» **Work to complete**
Please transcribe every record below exactly, leaving out the pictures.

Saved data entries
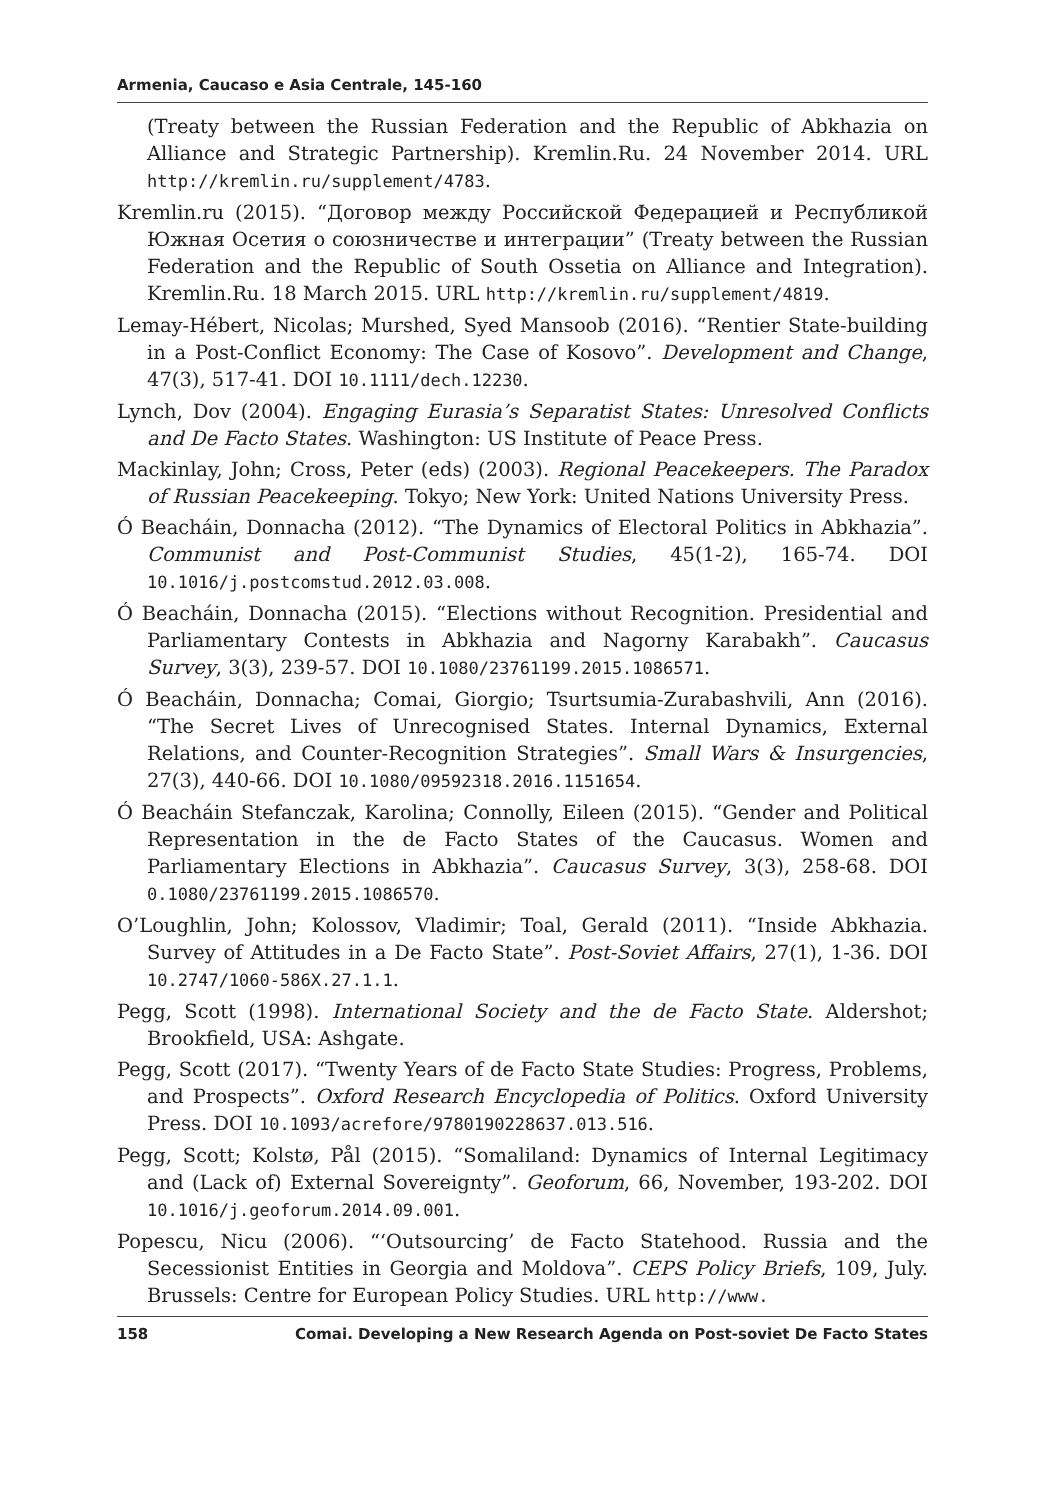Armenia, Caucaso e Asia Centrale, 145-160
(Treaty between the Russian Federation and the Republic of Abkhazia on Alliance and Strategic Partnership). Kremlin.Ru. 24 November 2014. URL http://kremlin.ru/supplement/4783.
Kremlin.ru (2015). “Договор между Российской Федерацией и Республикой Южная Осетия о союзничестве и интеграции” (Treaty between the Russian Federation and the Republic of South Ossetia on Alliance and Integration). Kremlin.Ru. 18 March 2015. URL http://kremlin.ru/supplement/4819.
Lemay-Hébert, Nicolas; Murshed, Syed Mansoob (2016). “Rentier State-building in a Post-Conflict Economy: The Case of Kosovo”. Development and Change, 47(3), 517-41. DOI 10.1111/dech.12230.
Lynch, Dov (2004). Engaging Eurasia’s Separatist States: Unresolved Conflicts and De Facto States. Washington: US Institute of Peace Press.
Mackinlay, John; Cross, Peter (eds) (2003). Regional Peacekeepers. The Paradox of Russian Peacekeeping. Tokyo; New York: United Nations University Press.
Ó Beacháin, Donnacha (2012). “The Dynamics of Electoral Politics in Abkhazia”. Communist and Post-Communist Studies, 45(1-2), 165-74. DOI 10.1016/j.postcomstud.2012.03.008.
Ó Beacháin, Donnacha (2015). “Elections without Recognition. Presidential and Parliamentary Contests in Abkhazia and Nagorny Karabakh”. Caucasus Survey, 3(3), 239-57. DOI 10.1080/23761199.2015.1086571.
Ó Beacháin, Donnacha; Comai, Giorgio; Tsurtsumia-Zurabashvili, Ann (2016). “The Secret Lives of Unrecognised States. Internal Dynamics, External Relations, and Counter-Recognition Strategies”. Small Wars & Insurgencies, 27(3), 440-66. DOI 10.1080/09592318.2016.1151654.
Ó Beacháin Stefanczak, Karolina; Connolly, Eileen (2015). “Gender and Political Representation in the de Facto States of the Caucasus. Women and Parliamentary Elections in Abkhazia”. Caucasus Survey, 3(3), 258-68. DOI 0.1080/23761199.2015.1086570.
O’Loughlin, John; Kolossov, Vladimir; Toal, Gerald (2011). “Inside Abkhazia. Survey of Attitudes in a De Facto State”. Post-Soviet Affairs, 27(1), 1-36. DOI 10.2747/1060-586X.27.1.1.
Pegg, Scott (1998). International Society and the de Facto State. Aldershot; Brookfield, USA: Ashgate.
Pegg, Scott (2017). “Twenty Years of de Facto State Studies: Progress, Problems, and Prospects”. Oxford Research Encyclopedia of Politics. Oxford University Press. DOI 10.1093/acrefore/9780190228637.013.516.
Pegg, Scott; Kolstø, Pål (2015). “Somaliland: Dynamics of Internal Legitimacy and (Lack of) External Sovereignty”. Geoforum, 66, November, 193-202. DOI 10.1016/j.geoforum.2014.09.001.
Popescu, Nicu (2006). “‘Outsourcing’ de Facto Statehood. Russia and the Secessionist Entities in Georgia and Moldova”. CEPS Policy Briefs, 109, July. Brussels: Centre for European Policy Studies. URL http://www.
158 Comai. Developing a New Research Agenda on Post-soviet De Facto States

» **Solved problem**
Armenia, Caucaso e Asia Centrale, 145-160
(Treaty between the Russian Federation and the Republic of Abkhazia on Alliance and Strategic Partnership). Kremlin.Ru. 24 November 2014. URL http://kremlin.ru/supplement/4783.
Kremlin.ru (2015). “Договор между Российской Федерацией и Республикой Южная Осетия о союзничестве и интеграции” (Treaty between the Russian Federation and the Republic of South Ossetia on Alliance and Integration). Kremlin.Ru. 18 March 2015. URL http://kremlin.ru/supplement/4819.
Lemay-Hébert, Nicolas; Murshed, Syed Mansoob (2016). “Rentier State-building in a Post-Conflict Economy: The Case of Kosovo”. Development and Change, 47(3), 517-41. DOI 10.1111/dech.12230.
Lynch, Dov (2004). Engaging Eurasia’s Separatist States: Unresolved Conflicts and De Facto States. Washington: US Institute of Peace Press.
Mackinlay, John; Cross, Peter (eds) (2003). Regional Peacekeepers. The Paradox of Russian Peacekeeping. Tokyo; New York: United Nations University Press.
Ó Beacháin, Donnacha (2012). “The Dynamics of Electoral Politics in Abkhazia”. Communist and Post-Communist Studies, 45(1-2), 165-74. DOI 10.1016/j.postcomstud.2012.03.008.
Ó Beacháin, Donnacha (2015). “Elections without Recognition. Presidential and Parliamentary Contests in Abkhazia and Nagorny Karabakh”. Caucasus Survey, 3(3), 239-57. DOI 10.1080/23761199.2015.1086571.
Ó Beacháin, Donnacha; Comai, Giorgio; Tsurtsumia-Zurabashvili, Ann (2016). “The Secret Lives of Unrecognised States. Internal Dynamics, External Relations, and Counter-Recognition Strategies”. Small Wars & Insurgencies, 27(3), 440-66. DOI 10.1080/09592318.2016.1151654.
Ó Beacháin Stefanczak, Karolina; Connolly, Eileen (2015). “Gender and Political Representation in the de Facto States of the Caucasus. Women and Parliamentary Elections in Abkhazia”. Caucasus Survey, 3(3), 258-68. DOI 0.1080/23761199.2015.1086570.
O’Loughlin, John; Kolossov, Vladimir; Toal, Gerald (2011). “Inside Abkhazia. Survey of Attitudes in a De Facto State”. Post-Soviet Affairs, 27(1), 1-36. DOI 10.2747/1060-586X.27.1.1.
Pegg, Scott (1998). International Society and the de Facto State. Aldershot; Brookfield, USA: Ashgate.
Pegg, Scott (2017). “Twenty Years of de Facto State Studies: Progress, Problems, and Prospects”. Oxford Research Encyclopedia of Politics. Oxford University Press. DOI 10.1093/acrefore/9780190228637.013.516.
Pegg, Scott; Kolstø, Pål (2015). “Somaliland: Dynamics of Internal Legitimacy and (Lack of) External Sovereignty”. Geoforum, 66, November, 193-202. DOI 10.1016/j.geoforum.2014.09.001.
Popescu, Nicu (2006). “‘Outsourcing’ de Facto Statehood. Russia and the Secessionist Entities in Georgia and Moldova”. CEPS Policy Briefs, 109, July. Brussels: Centre for European Policy Studies. URL http://www.
158 Comai. Developing a New Research Agenda on Post-soviet De Facto States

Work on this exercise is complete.